Supplied entries ->
Content starts
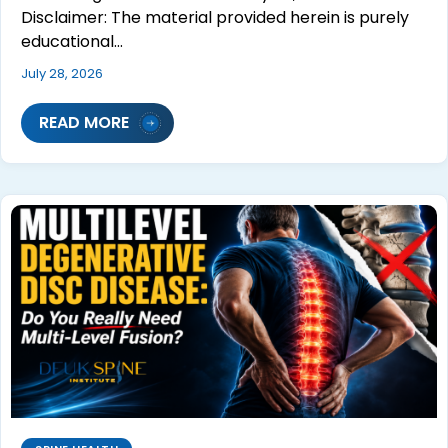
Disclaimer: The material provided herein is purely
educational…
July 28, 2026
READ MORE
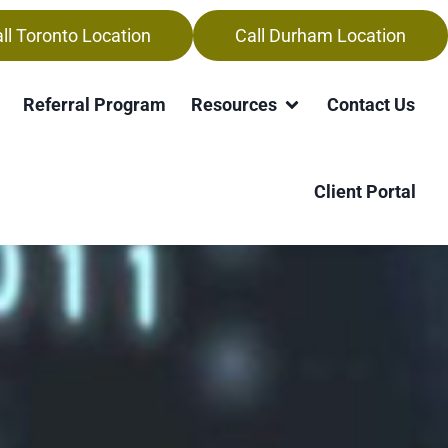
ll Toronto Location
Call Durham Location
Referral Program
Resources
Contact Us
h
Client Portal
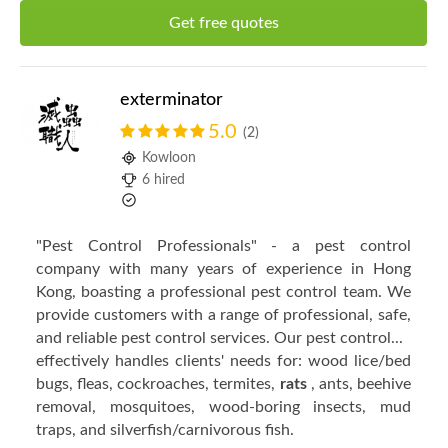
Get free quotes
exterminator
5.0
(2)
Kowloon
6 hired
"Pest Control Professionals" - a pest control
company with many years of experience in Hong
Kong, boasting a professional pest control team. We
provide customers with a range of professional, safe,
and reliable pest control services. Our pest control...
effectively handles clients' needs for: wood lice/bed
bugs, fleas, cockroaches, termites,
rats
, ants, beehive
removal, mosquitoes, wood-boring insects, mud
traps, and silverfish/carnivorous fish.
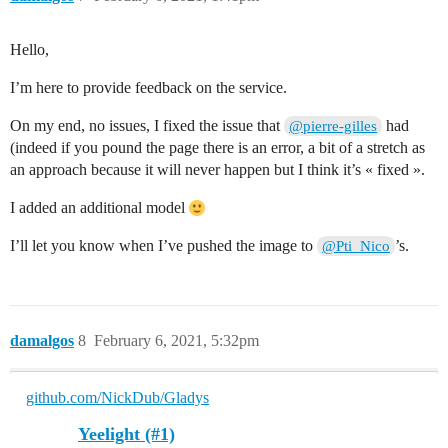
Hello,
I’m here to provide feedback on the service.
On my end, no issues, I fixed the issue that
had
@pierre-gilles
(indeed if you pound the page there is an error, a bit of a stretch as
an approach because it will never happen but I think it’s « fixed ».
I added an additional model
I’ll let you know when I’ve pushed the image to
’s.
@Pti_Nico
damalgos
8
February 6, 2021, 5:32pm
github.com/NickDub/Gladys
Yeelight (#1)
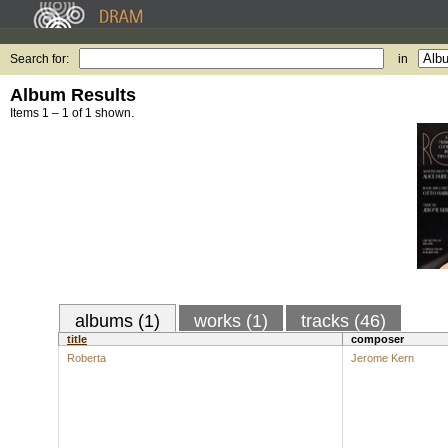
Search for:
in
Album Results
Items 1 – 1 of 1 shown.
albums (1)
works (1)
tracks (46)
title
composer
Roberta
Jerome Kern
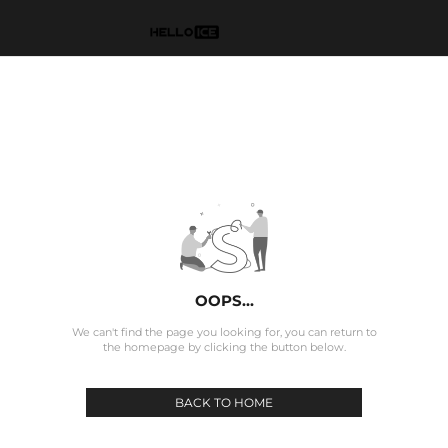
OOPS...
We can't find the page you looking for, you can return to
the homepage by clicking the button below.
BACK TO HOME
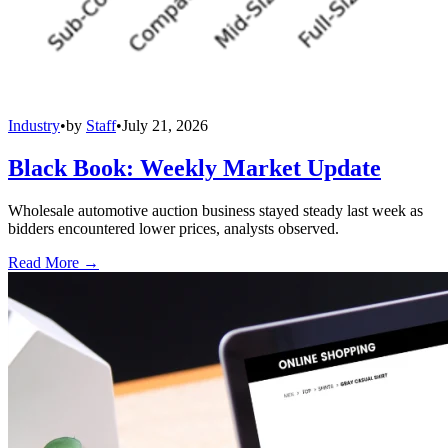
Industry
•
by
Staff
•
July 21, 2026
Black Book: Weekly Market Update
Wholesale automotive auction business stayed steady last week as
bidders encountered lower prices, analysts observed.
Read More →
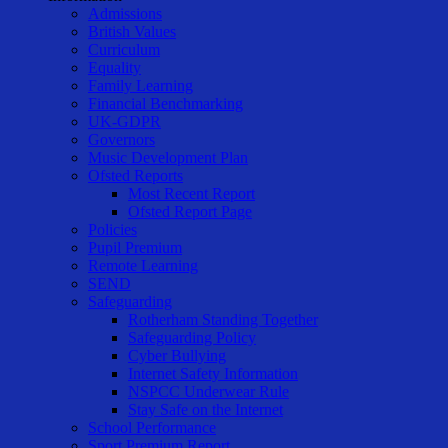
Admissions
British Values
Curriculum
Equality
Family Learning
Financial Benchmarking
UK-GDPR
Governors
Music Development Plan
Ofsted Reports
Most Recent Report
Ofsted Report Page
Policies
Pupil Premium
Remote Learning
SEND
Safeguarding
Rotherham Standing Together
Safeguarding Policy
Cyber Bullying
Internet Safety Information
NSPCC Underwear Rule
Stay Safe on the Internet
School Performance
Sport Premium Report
Content ends
Content starts
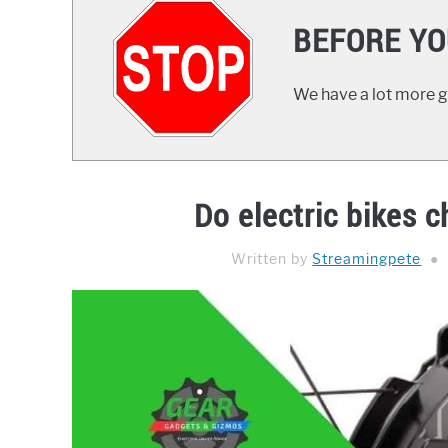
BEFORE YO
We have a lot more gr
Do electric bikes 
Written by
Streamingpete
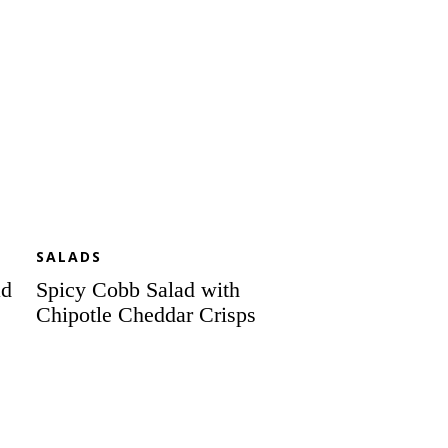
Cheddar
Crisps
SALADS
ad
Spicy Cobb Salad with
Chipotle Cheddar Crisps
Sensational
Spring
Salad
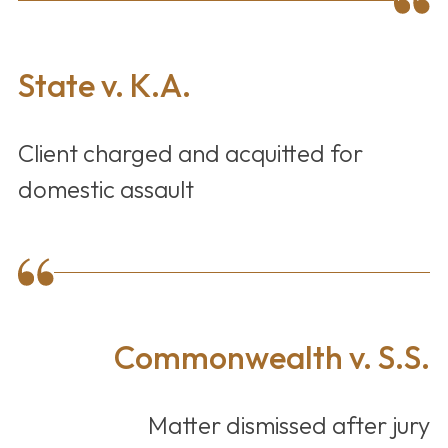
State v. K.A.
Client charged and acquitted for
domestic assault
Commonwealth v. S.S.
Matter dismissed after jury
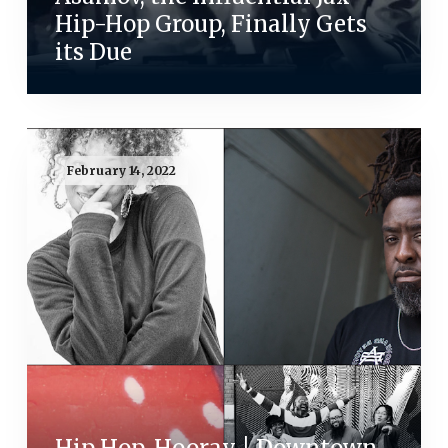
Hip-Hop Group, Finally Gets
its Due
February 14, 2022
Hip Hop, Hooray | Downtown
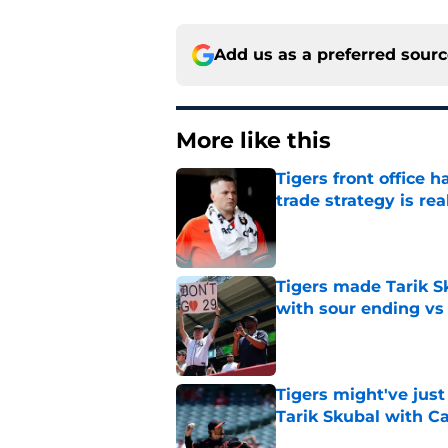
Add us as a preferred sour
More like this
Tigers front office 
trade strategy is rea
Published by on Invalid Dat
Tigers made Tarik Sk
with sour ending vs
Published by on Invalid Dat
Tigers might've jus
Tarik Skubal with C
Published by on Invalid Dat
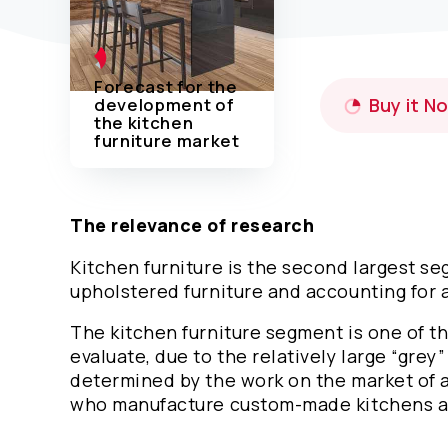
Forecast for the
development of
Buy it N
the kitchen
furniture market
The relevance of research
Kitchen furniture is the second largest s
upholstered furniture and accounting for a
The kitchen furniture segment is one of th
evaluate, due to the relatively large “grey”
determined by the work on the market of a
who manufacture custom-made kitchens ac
Content ends
What you need to do -> Everything from the line with "tracks (46)" down to the line with "Sport Premium Report" in the data above should be copied exactly, with both end lines kept and the pictures left out.

Answer to this task ->
tracks (46)
title
composer
Roberta
Jerome Kern
OOPS...
We can't find the page you looking for, you can return to
the homepage by clicking the button below.
BACK TO HOME
Industry
•
by
Staff
•
July 21, 2026
Black Book: Weekly Market Update
Wholesale automotive auction business stayed steady last week as
bidders encountered lower prices, analysts observed.
Read More →
Admissions
British Values
Curriculum
Equality
Family Learning
Financial Benchmarking
UK-GDPR
Governors
Music Development Plan
Ofsted Reports
Most Recent Report
Ofsted Report Page
Policies
Pupil Premium
Remote Learning
SEND
Safeguarding
Rotherham Standing Together
Safeguarding Policy
Cyber Bullying
Internet Safety Information
NSPCC Underwear Rule
Stay Safe on the Internet
School Performance
Sport Premium Report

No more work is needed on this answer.